Transcription
In Transcription, Ben Lerner explores documentary authority, memory and father–son inheritance through a final interview reconstructed from memory and a later secret recording.
144 pages, Granta Publishing April 2026
A False Record
In Transcription, an unnamed writer publishes what becomes a ninety-year-old man’s final interview without having recorded it. The phone has failed. The conversation is reconstructed from memory and presented as documentation. The breach lies in the claim to recording, not in the invention of ideas.
The novel examines what attaches to that claim.
Thomas, the man interviewed, does not provide a stable account of his own past. He revises shared memories during conversation. He reallocates experience between himself, his son and the interviewer. He moves between wartime childhood, theoretical reflection and references to assisted suicide without fixing the boundary between recollection and performance. The narrator’s reconstruction does not disrupt a coherent archive. It operates within an already unstable one.
Later, Thomas’s biological son, Max, records him secretly during a visit. That recording is technically accurate. It does not restore certainty to Thomas’s words. Thomas’s speech remains provisional. Memory remains inconsistent. Recording captures sound. It does not stabilise meaning.

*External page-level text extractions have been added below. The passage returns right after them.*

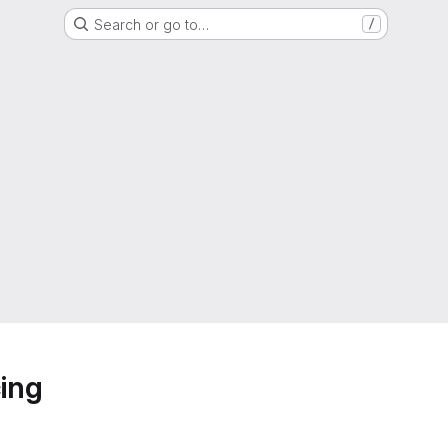
Search or go to…
/
ing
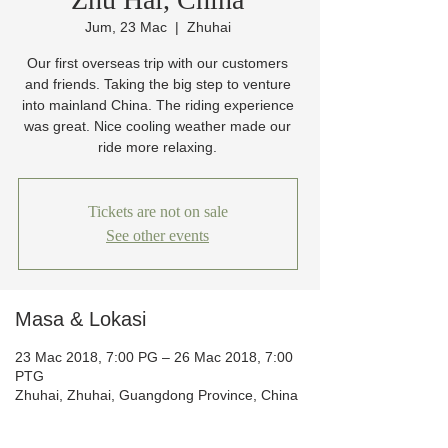
Jum, 23 Mac
  |  
Zhuhai
Our first overseas trip with our customers
and friends. Taking the big step to venture
into mainland China. The riding experience
was great. Nice cooling weather made our
ride more relaxing.
Tickets are not on sale
See other events
Masa & Lokasi
23 Mac 2018, 7:00 PG – 26 Mac 2018, 7:00
PTG
Zhuhai, Zhuhai, Guangdong Province, China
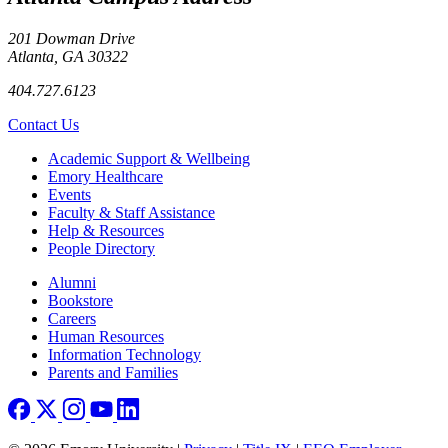
201 Dowman Drive
Atlanta, GA 30322
404.727.6123
Contact Us
Footer
Academic Support & Wellbeing
Emory Healthcare
Events
Faculty & Staff Assistance
Help & Resources
People Directory
Footer right
Alumni
Bookstore
Careers
Human Resources
Information Technology
Parents and Families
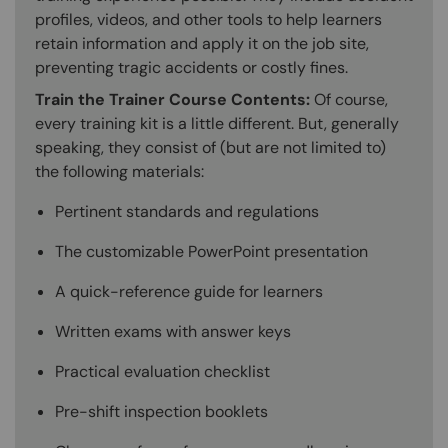
profiles, videos, and other tools to help learners
retain information and apply it on the job site,
preventing tragic accidents or costly fines.
Train the Trainer Course Contents:
Of course,
every training kit is a little different. But, generally
speaking, they consist of (but are not limited to)
the following materials:
Pertinent standards and regulations
The customizable PowerPoint presentation
A quick-reference guide for learners
Written exams with answer keys
Practical evaluation checklist
Pre-shift inspection booklets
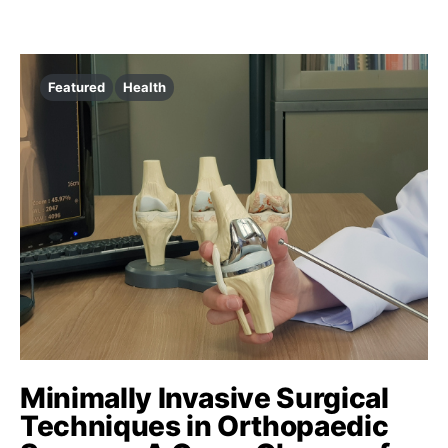
Featured
Health
Minimally Invasive Surgical
Techniques in Orthopaedic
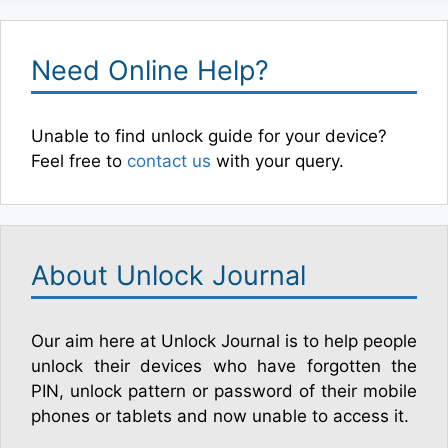
Need Online Help?
Unable to find unlock guide for your device?
Feel free to
contact us
with your query.
About Unlock Journal
Our aim here at Unlock Journal is to help people
unlock their devices who have forgotten the
PIN, unlock pattern or password of their mobile
phones or tablets and now unable to access it.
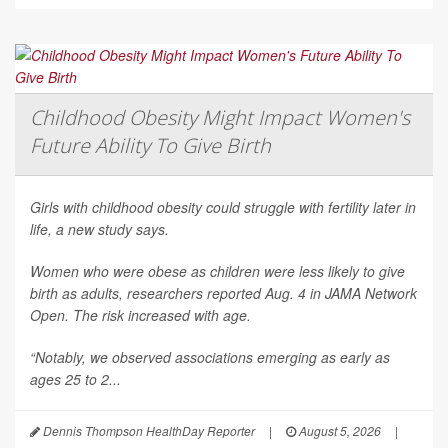
Childhood Obesity Might Impact Women's
Future Ability To Give Birth
Girls with childhood obesity could struggle with fertility later in
life, a new study says.
Women who were obese as children were less likely to give
birth as adults, researchers reported Aug. 4 in
JAMA Network
Open
. The risk increased with age.
“Notably, we observed associations emerging as early as
ages 25 to 2...
Dennis Thompson HealthDay Reporter
|
August 5, 2026
|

In Transcription, Ben Lerner uses the recurring reference to the Blaschka glass flowers to clarify the argument. These nineteenth-century botanical models preserve structure in glass. They do not preserve the living plant. A transcript preserves verbal form. It does not preserve the speaker’s presence or intention.
Lerner writes in a controlled analytic register. The novel’s symmetry is deliberate and functional. Scenes of illness and hunger are placed inside the structure without dissolving it. The book does not transform the breach into confession or redemption. It leaves the published interview in circulation and the conditions of its authority unsettled.
The record exists. Its certainty does not.